Confirmed case of TB reported (Wednesday, July 29, 2009)
Follow-up on confirmed case of TB (Tuesday, August 18, 2009)
MANHATTAN -- Health officials have confirmed that a Kansas State University student has been identified and diagnosed with infectious pulmonary -- lung -- Tuberculosis Disease. The student is responding to treatment and a full recovery is expected.
K-State officials are working with the Kansas Department of Health and Environment and involved health departments to identify and evaluate individuals who may have had significant close contact with this student.
"K-State officials are fully cooperating with public health efforts and following best practice guidelines to effectively address this investigation," said Phil Griffin, TB Controller at the Kansas Department of Health and Environment.
"A contact investigation has already begun," said Dr. Robert Tackett, medical director of Lafene Student Health Center. "People who need to be evaluated will be contacted by local health officials. Recommended testing will be free of charge and consists of a skin test on the arm. In addition, some evaluations include blood tests, chest X-rays and/or sputum collections."
TB is spread through the air by coughing, laughing, singing and sneezing. The only way to develop a tuberculosis infection is by prolonged close contact: several hours a day over several days, in a small confined area and in very close proximity to a person who has active disease, Tackett said. TB cannot be spread by contact with someone's clothing, or eating utensils. Only 5-10 percent of people who are infected with TB and have a normal immune system will ever develop TB disease in their lifetime, Tackett said. Of those who develop disease, it develops at the earliest, months after exposure. However, people with HIV infection or other disorders of the immune system are at much greater risk of developing disease: a 5-10 percent chance per year.
Symptoms of TB Disease include a cough that persists longer than three weeks, unexplained weight loss, night sweats, chills, fever, coughing up blood, fatigue, and/or blood in the urine. TB can be treated and cured with appropriate medications.
MANHATTAN -- Health officials at Kansas State University have contacted and are testing close acquaintances of a student recently diagnosed with active tuberculosis.
"Only those who have had extended close contact in confined spaces while the student was infectious are considered at risk for exposure," said Dr. Robert Tackett, medical director of K-State's Lafene Health Center. "Transmission of tuberculosis from person to person in the general population in the United States is rare."

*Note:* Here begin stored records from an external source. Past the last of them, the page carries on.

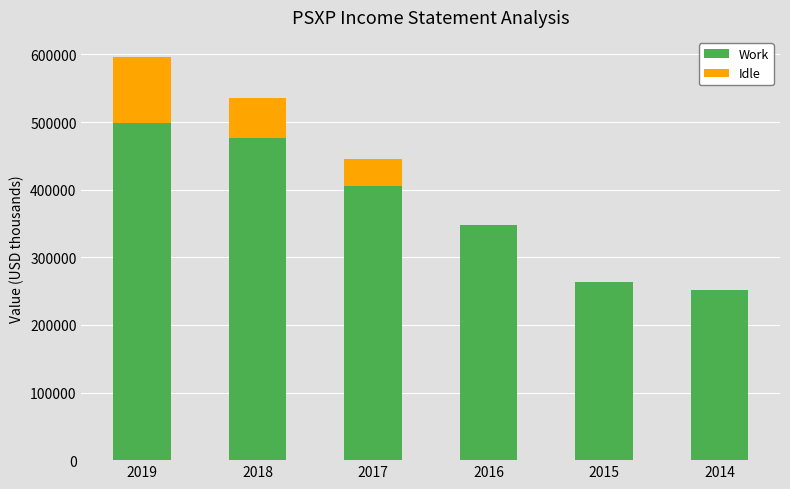

Reading right to left, what are the values for Work?

2014=251000	2015=263000	2016=348000	2017=406000	2018=476000	2019=499000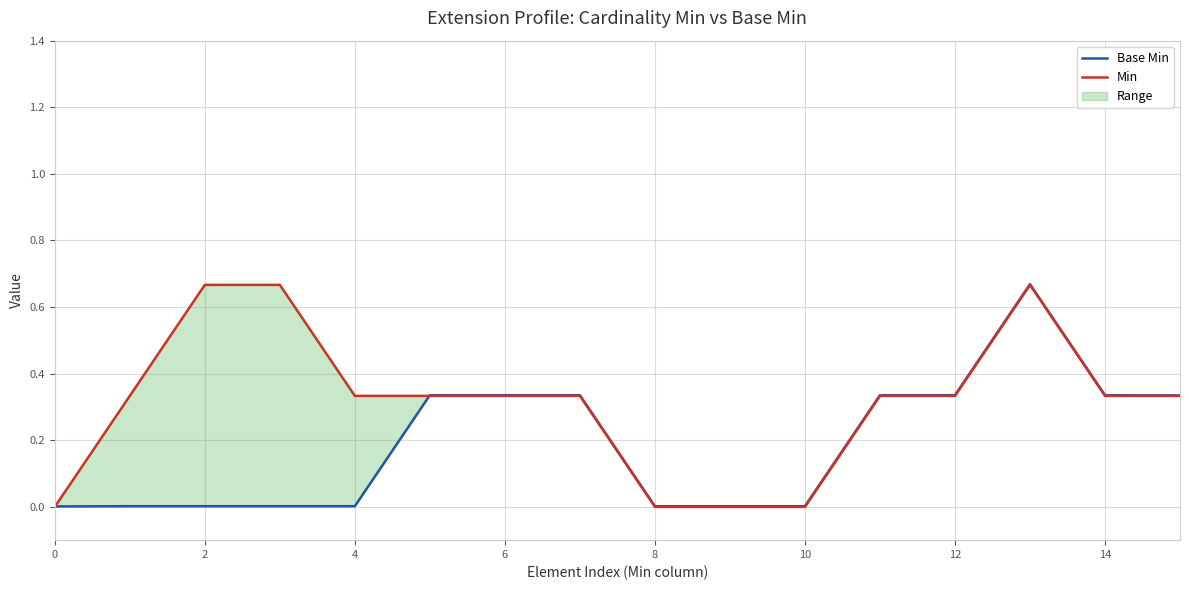

Which label corresponds to the largest value in the chart?

13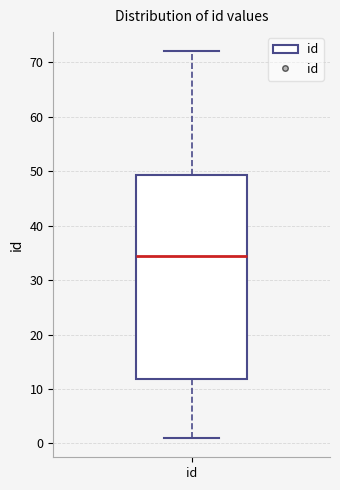

Read this box plot against the y-axis: the position of the median line, the range covered by the box, and the ends of both whiskers. The values are not printed on the chart, so give them approximately, as read against the axis.

median 35, box 12 to 49, whiskers 1 to 72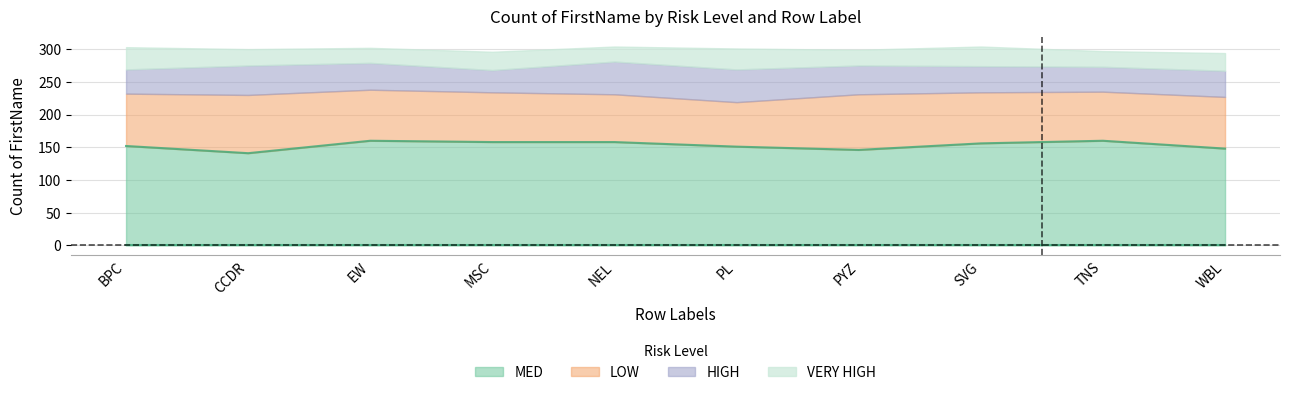

What is the sum of all MED values?

1530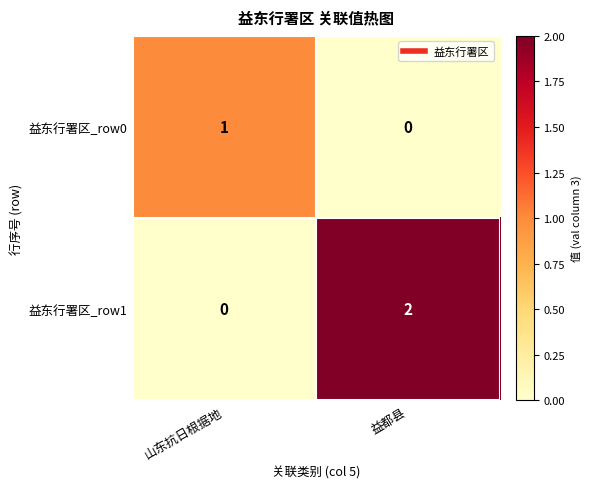

Which category has the highest value across all series?

益都县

People who have not been contacted need not worry about having been exposed, he said.
According to the Centers for Disease Control, tuberculosis is spread through the air by coughing, laughing, singing and sneezing. The only way to develop an infection is through prolonged close contact: several hours a day over several days, in a small confined area and in very close proximity to a person who has active disease, Tackett said. Tuberculosis cannot be spread by contact with someone's clothing or eating utensils. Only 5 percent to 10 percent of people who are infected with tuberculosis and have normal immune systems will ever develop tuberculosis disease in their lifetime. In those who develop disease, it happens several months to years after exposure.
The student with tuberculosis disease is doing well and will recover fully. K-State health officials are working with the Riley County Health Department and the Kansas Department of Health And Environment to closely monitor the situation.